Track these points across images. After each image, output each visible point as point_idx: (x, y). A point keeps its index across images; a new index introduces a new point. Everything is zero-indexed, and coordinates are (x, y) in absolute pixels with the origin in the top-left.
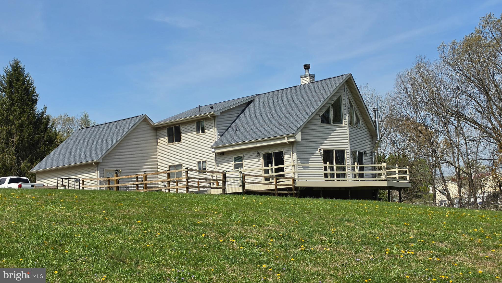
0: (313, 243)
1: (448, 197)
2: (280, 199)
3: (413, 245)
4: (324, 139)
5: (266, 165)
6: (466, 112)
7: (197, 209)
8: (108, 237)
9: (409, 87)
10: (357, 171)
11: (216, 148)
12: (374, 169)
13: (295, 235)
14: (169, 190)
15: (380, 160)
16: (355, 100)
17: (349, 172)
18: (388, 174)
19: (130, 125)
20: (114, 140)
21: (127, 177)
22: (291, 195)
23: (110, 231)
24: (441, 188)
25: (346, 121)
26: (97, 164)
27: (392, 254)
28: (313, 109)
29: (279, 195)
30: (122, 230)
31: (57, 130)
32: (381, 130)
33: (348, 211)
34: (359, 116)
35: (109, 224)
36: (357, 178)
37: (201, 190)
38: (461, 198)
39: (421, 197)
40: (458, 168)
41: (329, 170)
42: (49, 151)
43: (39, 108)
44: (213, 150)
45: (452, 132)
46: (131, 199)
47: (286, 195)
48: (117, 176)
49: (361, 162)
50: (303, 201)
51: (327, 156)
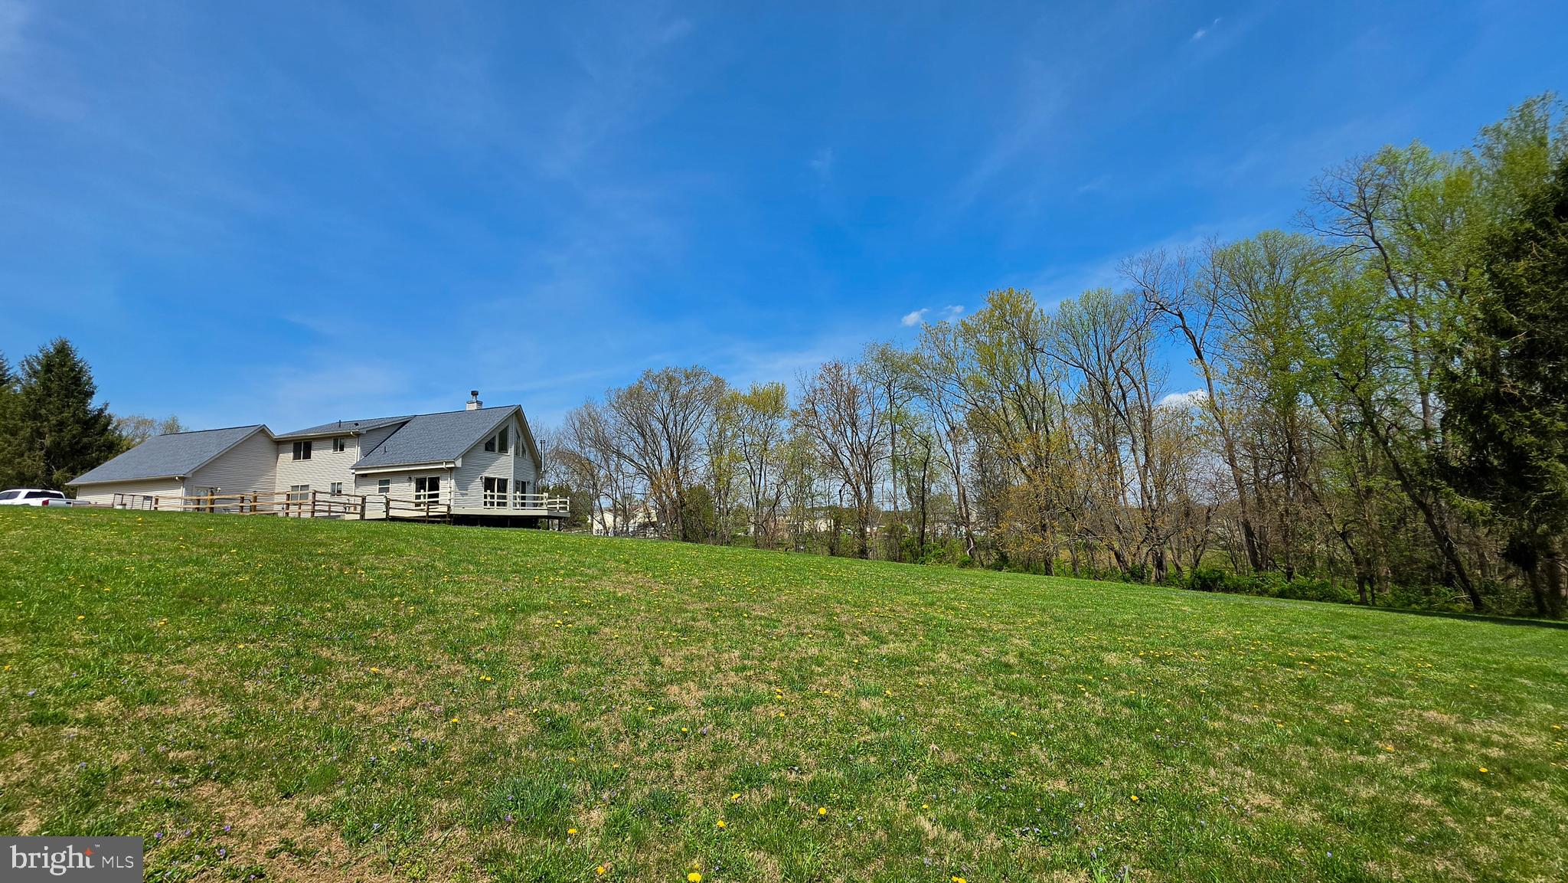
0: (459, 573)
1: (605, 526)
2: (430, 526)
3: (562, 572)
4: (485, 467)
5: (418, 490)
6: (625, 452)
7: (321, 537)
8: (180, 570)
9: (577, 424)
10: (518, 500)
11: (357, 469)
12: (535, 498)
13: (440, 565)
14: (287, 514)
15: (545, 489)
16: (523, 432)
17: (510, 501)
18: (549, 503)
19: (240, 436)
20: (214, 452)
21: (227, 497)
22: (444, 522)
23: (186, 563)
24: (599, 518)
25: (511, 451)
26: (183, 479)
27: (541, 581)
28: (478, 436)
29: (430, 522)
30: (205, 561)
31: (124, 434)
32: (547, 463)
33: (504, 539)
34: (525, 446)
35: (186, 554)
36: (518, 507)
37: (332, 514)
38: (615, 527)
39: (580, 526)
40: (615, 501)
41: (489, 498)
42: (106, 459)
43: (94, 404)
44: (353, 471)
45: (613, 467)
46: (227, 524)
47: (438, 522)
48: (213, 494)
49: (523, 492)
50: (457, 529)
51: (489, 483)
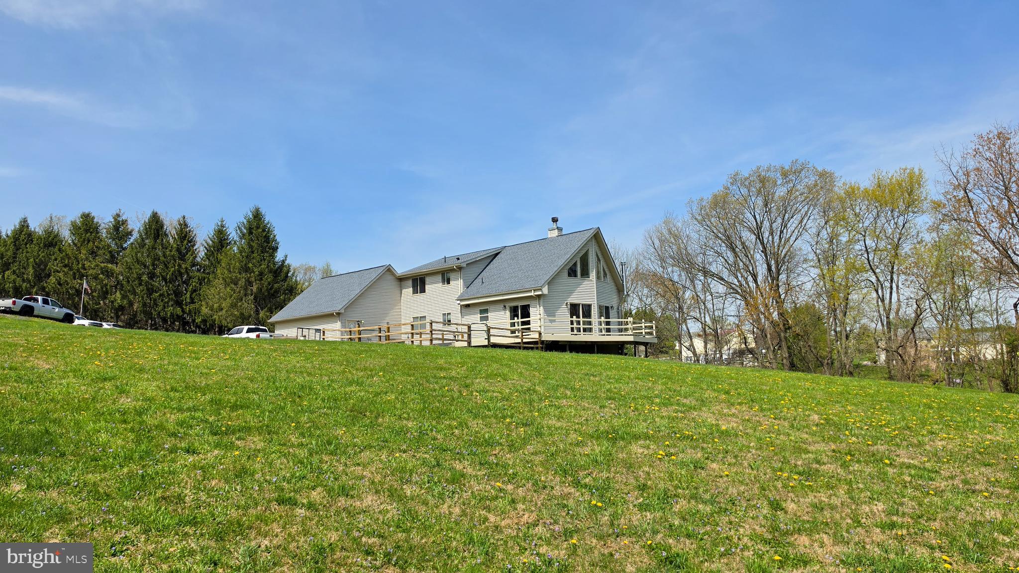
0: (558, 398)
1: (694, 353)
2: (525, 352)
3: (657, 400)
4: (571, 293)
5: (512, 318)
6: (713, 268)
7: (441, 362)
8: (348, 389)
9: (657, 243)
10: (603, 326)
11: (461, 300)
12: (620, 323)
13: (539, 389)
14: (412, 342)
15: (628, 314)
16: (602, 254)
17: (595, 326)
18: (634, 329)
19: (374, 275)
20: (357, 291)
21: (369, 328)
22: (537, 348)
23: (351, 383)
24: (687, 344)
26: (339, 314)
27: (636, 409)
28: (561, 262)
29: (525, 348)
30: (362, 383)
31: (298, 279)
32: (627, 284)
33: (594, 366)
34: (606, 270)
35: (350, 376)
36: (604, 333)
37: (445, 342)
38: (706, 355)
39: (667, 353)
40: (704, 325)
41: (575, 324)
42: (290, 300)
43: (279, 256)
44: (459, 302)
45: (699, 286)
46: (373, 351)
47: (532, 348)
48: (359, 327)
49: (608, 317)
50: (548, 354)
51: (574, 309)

**What you will do**
Find every line in the items above that contains the word "with", and copy each such line in full.

**Reply to the exercise**
Track these points across images. After each image, output each visible point as point_idx: (x, y). A point keeps its index across images; a new index introduces a new point. Everything is zero-indexed, and coordinates are (x, y) in absolute pixels with the origin in the top-left.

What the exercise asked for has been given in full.